Uno dei diciassette Obiettivi di Sviluppo Sostenibile delle Nazioni Unite (SDGs) è proprio quello di ridurre lo spreco alimentare. In particolare, l’obiettivo 12.3 prevede di dimezzare, entro il 2030, lo spreco pro capite globale di rifiuti alimentari. È proprio nel quadro del punto 12 (consumo e produzioni possibili), il cui scopo è quello di promuovere e affermare modelli sostenibili di produzione e di consumo, che l’UE si impegna a sviluppare un’economia circolare che prevede anche il tema della lotta agli sprechi alimentari. Gli strumenti (Green Deal europeo, il bilancio a lungo termine dell’UE insieme a NextGenerationEU, ecc.), insomma, ci sono. Bisogna ora capire se c’è la volontà politica di utilizzarli in un’ottica di bene comune, o meglio ancora, di bene globale. In Europa non tutti i paesi sono allineati su questi obiettivi, per tradizione e storia, ma anche per coraggio, capacità e determinazione di portare avanti politiche e misure innovative.

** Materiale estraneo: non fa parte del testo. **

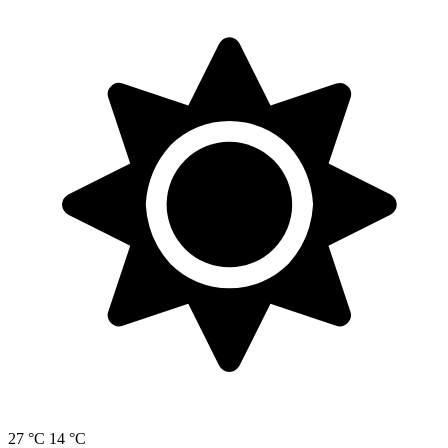
27 °C
14 °C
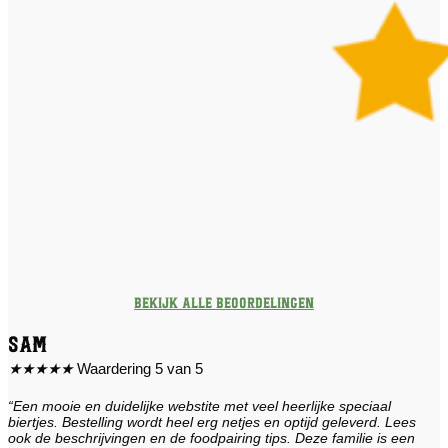
Bekijk alle beoordelingen
Sam
★
★
★
★
★
Waardering 5 van 5
“Een mooie en duidelijke webstite met veel heerlijke speciaal
biertjes. Bestelling wordt heel erg netjes en optijd geleverd. Lees
ook de beschrijvingen en de foodpairing tips. Deze familie is een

In Italia un esempio di buona politica è proprio la L. 166 del 2016 – o meglio nota legge Gadda – che ha rivoluzionato il sistema di recupero di cibo e farmaci ai fini della solidarietà, consentendo a commercianti e catene di distribuzione di conservare alimenti in buono stato che altrimenti andrebbero buttati via, donandoli a organizzazioni che garantiscono un pasto alle persone povere, in cambio di agevolazioni fiscali.

Ma la questione non riguarda solo la politica: siamo tutti chiamati a cambiare i nostri stili di vita, per limitare il nostro impatto sull’ambiente.  È questo il più elementare atto ecologico a cui tutti possono partecipare: consumare di meno per raggiungere una maggiore giustizia sociale. Occorrerebbe un’ampia campagna educativa per spiegare alle persone del “mondo di sopra” che se tutti consumassero come loro, il globo non riuscirebbe neanche a contenere tutti gli scarti prodotti. Inoltre, l’impronta ecologica non è uguale per tutte le popolazioni. Il riscaldamento climatico impatta innanzitutto sul “mondo di sotto”, anche se è quello che lo provoca di meno. È infatti innegabile che il capitale sociale di una comunità ha un ruolo fondamentale, alla cui base c’è la fiducia, il senso di responsabilità, la reciprocità e la solidarietà. In Italia ci sono oltre 6 milioni di persone che si impegnano gratuitamente per gli altri e per il bene comune, e in particolare nel periodo di pandemia è stato rilevato che 4 italiani su 10 hanno partecipato a iniziative di solidarietà per aiutare chi era in difficoltà.

I tempi sono quindi maturi: ci sono leggi e obiettivi sia a livello nazionale sia sovranazionale, si percepisce un lento cambio di passo delle persone rispetto alla questione ambientale (stili di vita sobri, produzioni sostenibili, ecc.), molte sono le organizzazioni che si impegnano quotidianamente su questo fronte e infine, da qualche settimana a questa parte grazie al Piano Nazionale Ripresa e Resilienza abbiamo a disposizione ingenti risorse da investire sulla transizione ecologica, un’occasione che non possiamo sprecare. Ma occorre che tutti questi elementi si muovano in modo coordinato, con l’obiettivo finale di eliminare le eccedenze alimentari e distribuire più equamente le risorse economiche, sociali e ambientali.